Entrer dans le détail reviendrait à détruire le plaisir de la découverte qu’Arte va distiller un mois durant. Quelques éléments cependant. L’action se déroule à Melbourne, loin donc des excès et des paillettes de Sydney, la ville « moderne » du pays, dans un milieu petit-bourgeois, enseignants, producteurs culturels, vétérinaires et autres, dans la communauté des immigrés grecs de la seconde génération – mais bien intégrés, dans un pays où les arrière-grands-parents sont rares et où le melting-pot est effectif. Une réunion anniversaire – Hector fête ses 40 ans –, rassemblant la famille élargie, les amis et les amis d’amis, va s’interrompre, à la suite d’une gifle donnée à un gamin par le cousin d’Hector. Presque rien dans l’absolu, juste une bonne taloche délivrée à un garnement insupportable, qui aurait mérité bien pis, le pal ou la question. Dans le relatif, un geste aux conséquences redoutables, qui va faire éclater l’unité de la fratrie, déclencher des séparations, creuser des abîmes, tous rebondissements qui vont faire le sujet des sept épisodes suivants. L’argument est au départ mince, et durant les trente premières minutes de choralité, cuisson des saucisses, discussions arrosées et sous-monde entraperçu, l’impression de déjà-vu est telle que l’on craint le pire. Mais les scénaristes veillent et la gifle sera le révélateur de la fausseté du micro-univers représenté.

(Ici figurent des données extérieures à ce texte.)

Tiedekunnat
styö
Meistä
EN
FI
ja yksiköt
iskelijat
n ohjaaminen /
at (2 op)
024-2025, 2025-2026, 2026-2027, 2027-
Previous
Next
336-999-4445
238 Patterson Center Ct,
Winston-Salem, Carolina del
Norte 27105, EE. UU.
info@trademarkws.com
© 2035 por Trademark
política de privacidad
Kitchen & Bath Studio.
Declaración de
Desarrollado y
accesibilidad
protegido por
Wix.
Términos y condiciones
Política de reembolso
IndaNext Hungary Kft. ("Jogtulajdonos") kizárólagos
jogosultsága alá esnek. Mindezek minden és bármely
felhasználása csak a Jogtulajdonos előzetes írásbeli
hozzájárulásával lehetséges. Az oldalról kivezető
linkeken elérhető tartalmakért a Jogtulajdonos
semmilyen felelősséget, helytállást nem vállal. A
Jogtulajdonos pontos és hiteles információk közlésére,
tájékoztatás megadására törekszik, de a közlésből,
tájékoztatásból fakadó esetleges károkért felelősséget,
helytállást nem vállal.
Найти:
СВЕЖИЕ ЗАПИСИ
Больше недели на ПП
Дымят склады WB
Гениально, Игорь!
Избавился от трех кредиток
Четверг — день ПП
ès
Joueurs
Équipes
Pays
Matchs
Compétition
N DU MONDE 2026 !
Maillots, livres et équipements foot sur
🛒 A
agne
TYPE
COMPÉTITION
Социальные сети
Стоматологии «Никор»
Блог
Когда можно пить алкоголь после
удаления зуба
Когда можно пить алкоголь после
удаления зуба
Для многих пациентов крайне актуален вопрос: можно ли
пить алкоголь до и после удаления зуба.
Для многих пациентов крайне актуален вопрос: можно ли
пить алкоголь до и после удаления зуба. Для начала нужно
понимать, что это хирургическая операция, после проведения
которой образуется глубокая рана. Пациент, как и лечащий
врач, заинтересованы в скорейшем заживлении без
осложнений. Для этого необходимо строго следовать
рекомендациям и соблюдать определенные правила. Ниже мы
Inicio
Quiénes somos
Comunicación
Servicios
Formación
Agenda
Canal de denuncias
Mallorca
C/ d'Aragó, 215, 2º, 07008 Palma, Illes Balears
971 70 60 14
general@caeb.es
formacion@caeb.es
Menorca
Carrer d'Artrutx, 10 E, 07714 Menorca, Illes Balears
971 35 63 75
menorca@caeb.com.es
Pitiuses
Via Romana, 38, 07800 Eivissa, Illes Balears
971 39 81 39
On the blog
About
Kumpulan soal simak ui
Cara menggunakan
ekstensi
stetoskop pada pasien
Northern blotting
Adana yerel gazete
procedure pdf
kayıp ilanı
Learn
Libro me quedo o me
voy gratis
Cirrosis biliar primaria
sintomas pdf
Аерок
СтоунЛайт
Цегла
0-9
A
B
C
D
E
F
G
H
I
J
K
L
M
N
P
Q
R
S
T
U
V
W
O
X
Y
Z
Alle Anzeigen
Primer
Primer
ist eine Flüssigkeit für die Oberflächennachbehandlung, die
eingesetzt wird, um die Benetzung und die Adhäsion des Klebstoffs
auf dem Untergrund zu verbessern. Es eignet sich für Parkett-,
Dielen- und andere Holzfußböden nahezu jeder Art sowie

La structure polyphonique est, paraît-il, empruntée au roman, mais les adaptateurs s’en sont brillamment sortis. Chaque nouvel épisode prend pour héros un des personnages, l’incident et ses suites étant ainsi éclairés différemment selon le point de vue. Un tel choix narratif n’est pas neuf – la sortie prochaine, le 9 octobre, de la très convaincante adaptation de As I Lay Dying par James Franco nous rappelle que Faulkner avait ouvert le chemin –, tout réside dans le savoir-faire. Avouons avoir été pris au jeu : le subtil dévoilement de la médiocrité et de la mesquinerie des uns et des autres, sans jugement moral, est passionnant – un coup de cœur pour Anouk, la productrice de séries télé, beau personnage de perdante magnifique, un haut-le-cœur pour Rosie, la mère répulsive quasi incestueuse qui va bouleverser la fourmilière. Après huit heures, on se résout mal à abandonner ces héros sans prestige, leur petitesse attachante et leur dimension romanesque. Mais le succès recueilli semble avoir éveillé le projet d’une suite. On ne s’en plaindra pas. y
- Cf. la classification établie par Martin Winckler, maître ès séries, dans son Petit éloge des séries télévisées, Gallimard, coll. « Folio », excellente introduction au sujet.
- Le site de l’Encyclopaedia Universalis répertorie six pages de titres.